> _Goal of the exercise_: From the entries below, write out exactly the lines between the line holding "THE GENERAL COUNCIL OF THE BAR JUSTICE" and the line holding "2. This paper", inclusive, excluding any pictures.

> _Records_:
►

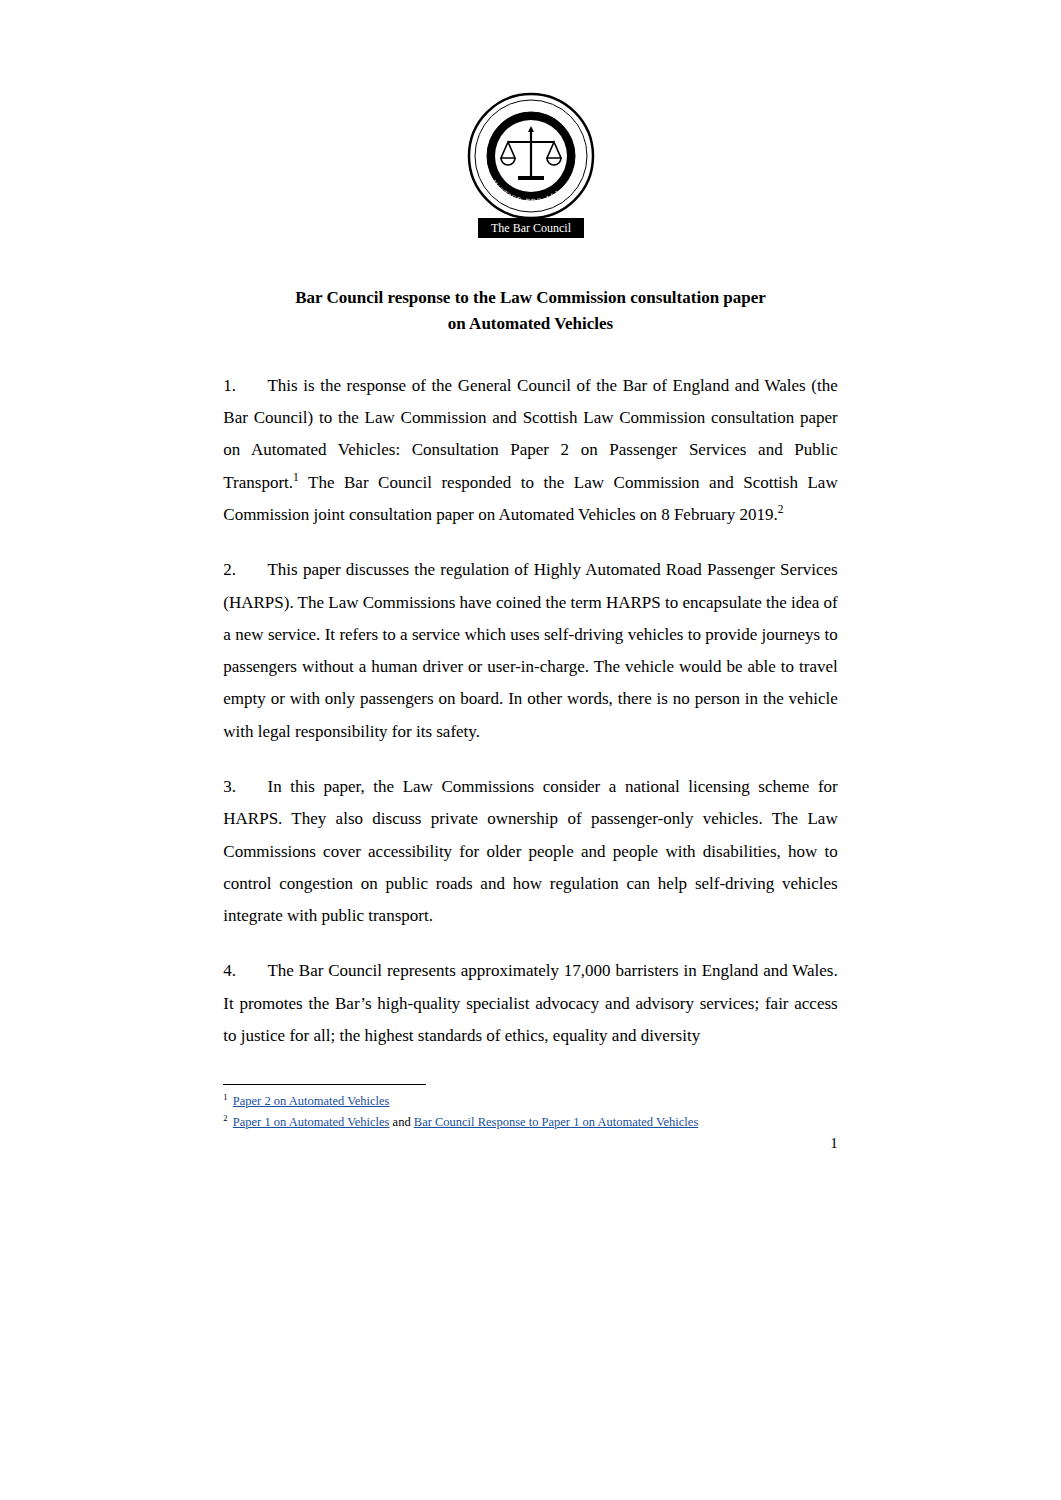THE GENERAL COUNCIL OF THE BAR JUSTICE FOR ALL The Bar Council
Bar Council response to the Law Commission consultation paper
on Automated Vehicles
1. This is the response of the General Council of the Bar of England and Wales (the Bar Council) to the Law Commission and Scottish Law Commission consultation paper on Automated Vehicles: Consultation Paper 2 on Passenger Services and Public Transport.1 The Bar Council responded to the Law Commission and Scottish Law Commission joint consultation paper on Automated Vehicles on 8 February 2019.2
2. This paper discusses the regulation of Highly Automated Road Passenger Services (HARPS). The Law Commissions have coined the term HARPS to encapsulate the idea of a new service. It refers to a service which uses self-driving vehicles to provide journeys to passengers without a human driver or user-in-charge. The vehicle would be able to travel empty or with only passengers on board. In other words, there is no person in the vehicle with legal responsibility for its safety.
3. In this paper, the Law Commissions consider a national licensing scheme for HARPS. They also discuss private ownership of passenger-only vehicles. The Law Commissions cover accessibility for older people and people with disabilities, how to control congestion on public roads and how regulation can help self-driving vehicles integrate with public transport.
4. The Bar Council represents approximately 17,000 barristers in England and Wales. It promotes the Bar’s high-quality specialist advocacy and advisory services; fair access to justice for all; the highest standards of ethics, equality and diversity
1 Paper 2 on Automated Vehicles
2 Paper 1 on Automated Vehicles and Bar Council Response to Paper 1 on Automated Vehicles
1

◄
►

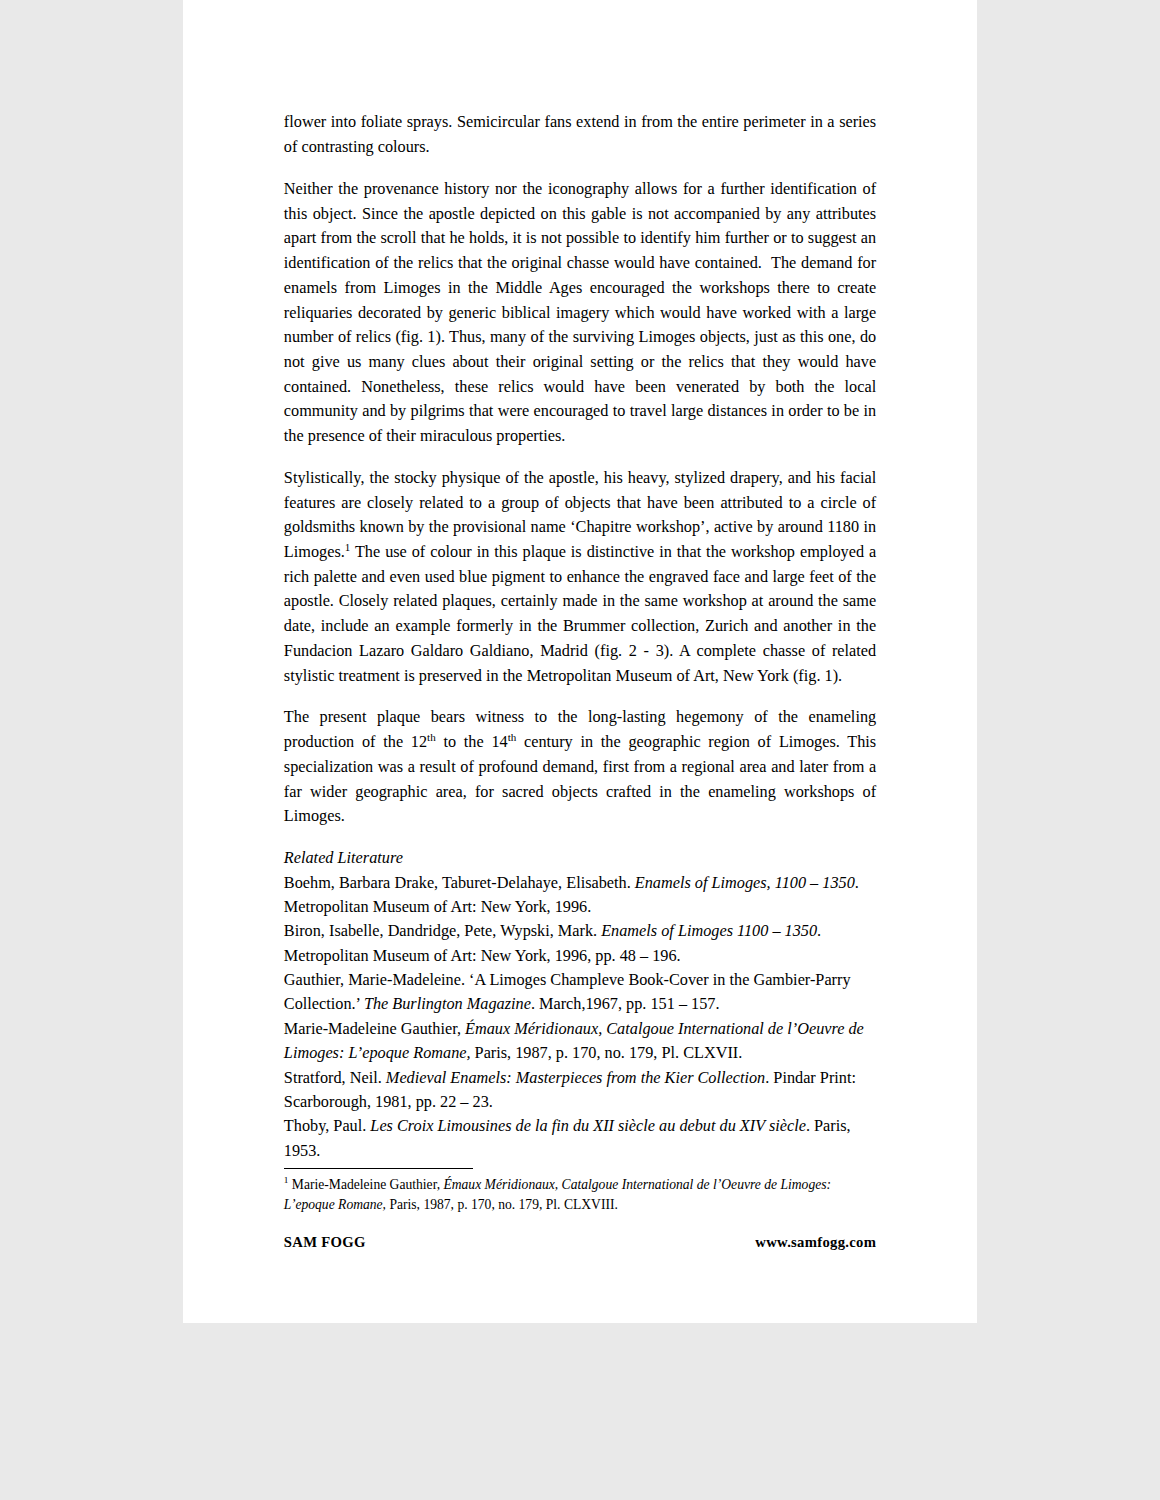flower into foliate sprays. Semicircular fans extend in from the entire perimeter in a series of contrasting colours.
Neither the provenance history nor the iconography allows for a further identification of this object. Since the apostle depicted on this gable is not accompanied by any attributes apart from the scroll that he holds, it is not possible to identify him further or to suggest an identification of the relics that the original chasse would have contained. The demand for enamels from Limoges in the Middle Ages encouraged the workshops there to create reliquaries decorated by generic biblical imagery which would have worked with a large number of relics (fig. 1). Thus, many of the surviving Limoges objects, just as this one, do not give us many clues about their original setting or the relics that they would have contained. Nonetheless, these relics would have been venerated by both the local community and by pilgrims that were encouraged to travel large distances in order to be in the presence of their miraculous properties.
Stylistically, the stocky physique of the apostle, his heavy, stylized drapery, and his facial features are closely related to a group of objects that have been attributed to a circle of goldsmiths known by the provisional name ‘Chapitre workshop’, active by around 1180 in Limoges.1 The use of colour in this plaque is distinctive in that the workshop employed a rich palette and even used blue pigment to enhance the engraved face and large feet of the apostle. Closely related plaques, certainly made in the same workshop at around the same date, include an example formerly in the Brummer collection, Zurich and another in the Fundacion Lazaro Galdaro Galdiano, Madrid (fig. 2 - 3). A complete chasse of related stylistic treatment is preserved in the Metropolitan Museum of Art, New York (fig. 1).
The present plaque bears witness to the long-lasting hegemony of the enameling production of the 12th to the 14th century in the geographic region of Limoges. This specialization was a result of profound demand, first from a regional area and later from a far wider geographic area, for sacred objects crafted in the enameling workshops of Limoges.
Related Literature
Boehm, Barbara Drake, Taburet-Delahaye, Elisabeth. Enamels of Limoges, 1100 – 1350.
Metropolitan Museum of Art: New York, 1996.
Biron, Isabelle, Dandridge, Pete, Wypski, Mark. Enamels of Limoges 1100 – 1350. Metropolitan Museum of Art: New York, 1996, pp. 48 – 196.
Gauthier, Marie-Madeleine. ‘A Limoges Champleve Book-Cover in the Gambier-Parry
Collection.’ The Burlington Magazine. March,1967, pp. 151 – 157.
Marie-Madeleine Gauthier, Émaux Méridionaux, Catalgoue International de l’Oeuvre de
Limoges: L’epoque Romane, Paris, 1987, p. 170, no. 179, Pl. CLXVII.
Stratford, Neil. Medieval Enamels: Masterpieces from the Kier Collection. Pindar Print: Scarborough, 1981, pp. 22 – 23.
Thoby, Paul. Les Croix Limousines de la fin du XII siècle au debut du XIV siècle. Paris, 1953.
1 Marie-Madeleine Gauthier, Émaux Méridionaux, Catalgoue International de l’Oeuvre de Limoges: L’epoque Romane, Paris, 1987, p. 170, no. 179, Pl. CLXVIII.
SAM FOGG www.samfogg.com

◄
►

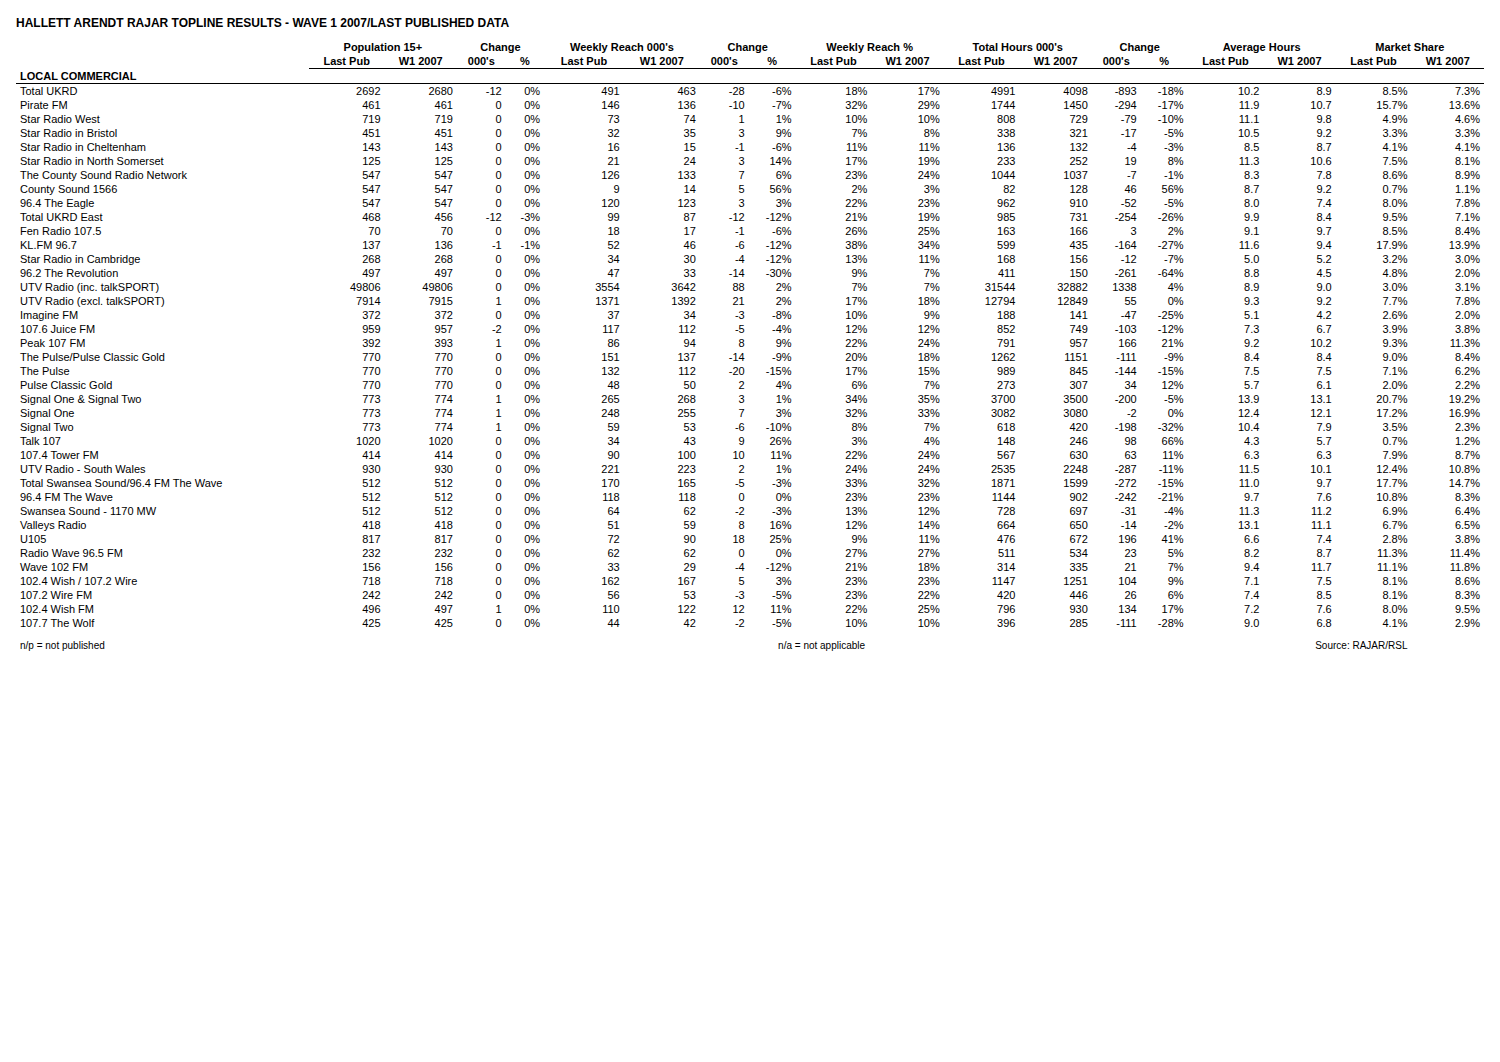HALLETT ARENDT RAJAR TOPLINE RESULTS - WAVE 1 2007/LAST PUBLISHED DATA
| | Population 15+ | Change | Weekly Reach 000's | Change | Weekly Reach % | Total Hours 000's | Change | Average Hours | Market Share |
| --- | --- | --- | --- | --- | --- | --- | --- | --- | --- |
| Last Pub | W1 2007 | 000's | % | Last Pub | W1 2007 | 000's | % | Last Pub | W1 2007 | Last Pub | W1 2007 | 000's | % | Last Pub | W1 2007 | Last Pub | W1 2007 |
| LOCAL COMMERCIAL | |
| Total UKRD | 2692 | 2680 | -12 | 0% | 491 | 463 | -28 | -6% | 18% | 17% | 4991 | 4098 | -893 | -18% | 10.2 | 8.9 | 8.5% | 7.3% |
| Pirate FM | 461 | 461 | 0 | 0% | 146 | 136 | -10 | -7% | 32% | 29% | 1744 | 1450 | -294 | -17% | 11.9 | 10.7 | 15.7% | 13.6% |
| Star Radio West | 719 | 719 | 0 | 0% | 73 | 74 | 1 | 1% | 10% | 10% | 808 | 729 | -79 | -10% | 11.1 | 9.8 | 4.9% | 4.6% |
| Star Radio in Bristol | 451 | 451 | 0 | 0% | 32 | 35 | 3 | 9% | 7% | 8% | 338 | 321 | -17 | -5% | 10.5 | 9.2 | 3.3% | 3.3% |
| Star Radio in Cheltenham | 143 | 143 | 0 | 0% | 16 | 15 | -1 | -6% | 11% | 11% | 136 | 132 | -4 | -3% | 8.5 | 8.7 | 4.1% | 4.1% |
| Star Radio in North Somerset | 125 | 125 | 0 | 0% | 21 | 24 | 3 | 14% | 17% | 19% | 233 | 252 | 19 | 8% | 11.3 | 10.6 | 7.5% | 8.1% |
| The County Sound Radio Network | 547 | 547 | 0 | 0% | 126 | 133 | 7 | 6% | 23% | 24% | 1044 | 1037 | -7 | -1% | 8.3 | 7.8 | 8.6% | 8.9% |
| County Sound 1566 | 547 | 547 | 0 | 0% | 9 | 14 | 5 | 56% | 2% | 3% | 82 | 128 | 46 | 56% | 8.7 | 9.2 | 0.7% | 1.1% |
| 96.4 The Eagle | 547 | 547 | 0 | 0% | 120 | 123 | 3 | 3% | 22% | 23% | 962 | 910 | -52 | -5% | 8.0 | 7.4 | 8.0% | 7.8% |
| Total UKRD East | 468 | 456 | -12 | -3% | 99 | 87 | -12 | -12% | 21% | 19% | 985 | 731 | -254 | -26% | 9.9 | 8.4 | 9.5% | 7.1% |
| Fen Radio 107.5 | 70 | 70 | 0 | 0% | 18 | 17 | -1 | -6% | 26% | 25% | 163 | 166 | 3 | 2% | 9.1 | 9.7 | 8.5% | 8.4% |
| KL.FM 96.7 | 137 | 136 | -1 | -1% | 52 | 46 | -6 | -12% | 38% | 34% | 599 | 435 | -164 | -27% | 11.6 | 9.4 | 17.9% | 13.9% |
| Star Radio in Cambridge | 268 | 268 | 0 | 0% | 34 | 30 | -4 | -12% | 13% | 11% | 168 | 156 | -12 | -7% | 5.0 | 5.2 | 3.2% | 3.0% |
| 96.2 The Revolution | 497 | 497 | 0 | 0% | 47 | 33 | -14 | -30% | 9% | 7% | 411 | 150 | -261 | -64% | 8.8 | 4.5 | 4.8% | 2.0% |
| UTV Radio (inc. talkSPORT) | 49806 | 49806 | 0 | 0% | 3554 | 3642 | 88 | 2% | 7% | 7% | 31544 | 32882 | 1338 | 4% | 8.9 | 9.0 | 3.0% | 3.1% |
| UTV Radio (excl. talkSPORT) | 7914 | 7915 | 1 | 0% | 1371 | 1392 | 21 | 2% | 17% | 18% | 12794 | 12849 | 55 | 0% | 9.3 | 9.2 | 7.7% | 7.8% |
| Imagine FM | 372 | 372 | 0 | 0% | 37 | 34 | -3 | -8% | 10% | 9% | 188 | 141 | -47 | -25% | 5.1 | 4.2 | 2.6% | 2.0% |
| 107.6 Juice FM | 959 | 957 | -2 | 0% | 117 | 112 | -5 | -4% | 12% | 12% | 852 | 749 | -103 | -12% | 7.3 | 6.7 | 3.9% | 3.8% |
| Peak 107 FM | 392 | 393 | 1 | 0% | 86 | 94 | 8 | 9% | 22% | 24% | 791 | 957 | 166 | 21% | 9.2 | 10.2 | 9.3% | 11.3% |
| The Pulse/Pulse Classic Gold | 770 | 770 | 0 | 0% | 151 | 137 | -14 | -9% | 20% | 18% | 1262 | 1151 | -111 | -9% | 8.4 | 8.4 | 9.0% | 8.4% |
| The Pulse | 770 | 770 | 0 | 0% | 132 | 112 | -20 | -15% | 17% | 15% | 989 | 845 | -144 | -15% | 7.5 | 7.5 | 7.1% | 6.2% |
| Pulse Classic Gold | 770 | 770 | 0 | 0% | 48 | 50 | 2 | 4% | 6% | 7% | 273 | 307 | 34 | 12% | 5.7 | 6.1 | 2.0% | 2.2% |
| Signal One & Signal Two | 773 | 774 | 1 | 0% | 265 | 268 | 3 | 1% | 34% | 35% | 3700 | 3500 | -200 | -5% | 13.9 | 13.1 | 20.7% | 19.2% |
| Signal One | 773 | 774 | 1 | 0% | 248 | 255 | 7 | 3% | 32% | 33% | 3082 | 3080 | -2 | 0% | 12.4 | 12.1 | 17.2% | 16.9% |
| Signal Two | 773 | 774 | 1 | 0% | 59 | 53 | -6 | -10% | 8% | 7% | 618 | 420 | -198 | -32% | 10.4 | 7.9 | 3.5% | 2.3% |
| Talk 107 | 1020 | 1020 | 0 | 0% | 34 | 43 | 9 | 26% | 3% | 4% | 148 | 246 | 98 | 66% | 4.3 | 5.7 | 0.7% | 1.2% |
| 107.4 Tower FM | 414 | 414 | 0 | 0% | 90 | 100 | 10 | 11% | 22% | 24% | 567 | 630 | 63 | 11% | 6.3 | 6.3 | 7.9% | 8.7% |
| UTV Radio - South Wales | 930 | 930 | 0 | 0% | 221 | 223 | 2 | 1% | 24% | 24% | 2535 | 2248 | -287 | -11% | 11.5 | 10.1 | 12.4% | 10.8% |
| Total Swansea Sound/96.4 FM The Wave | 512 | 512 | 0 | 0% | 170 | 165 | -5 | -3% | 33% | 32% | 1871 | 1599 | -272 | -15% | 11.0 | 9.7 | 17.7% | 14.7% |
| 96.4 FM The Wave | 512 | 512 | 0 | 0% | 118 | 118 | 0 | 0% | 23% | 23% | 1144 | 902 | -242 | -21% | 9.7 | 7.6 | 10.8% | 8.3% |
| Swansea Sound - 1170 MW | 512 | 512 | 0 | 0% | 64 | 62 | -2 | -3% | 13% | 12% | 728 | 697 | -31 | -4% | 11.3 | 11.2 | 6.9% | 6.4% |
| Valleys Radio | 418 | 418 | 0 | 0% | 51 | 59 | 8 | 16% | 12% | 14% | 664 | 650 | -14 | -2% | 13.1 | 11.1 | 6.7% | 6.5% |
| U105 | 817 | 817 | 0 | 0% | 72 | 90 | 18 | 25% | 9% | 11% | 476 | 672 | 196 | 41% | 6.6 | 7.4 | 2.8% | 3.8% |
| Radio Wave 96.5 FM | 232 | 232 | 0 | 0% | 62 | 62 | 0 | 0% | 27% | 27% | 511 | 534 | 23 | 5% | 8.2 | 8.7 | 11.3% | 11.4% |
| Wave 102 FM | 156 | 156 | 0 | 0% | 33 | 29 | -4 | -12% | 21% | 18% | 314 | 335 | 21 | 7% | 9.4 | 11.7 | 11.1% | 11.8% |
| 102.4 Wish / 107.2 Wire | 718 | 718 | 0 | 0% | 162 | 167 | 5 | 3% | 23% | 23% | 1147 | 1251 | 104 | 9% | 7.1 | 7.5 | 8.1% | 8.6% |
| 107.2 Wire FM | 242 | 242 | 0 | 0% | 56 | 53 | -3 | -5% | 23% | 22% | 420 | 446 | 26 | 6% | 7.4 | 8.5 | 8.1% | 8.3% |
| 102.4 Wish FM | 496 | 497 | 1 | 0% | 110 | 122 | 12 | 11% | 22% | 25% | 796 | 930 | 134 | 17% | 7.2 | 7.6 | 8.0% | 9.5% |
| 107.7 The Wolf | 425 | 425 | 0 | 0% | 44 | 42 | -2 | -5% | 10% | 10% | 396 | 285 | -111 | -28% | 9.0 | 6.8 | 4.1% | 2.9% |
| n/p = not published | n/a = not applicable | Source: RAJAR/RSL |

◄

> _Answer for this exercise_:
THE GENERAL COUNCIL OF THE BAR JUSTICE FOR ALL The Bar Council
Bar Council response to the Law Commission consultation paper
on Automated Vehicles
1. This is the response of the General Council of the Bar of England and Wales (the Bar Council) to the Law Commission and Scottish Law Commission consultation paper on Automated Vehicles: Consultation Paper 2 on Passenger Services and Public Transport.1 The Bar Council responded to the Law Commission and Scottish Law Commission joint consultation paper on Automated Vehicles on 8 February 2019.2
2. This paper discusses the regulation of Highly Automated Road Passenger Services (HARPS). The Law Commissions have coined the term HARPS to encapsulate the idea of a new service. It refers to a service which uses self-driving vehicles to provide journeys to passengers without a human driver or user-in-charge. The vehicle would be able to travel empty or with only passengers on board. In other words, there is no person in the vehicle with legal responsibility for its safety.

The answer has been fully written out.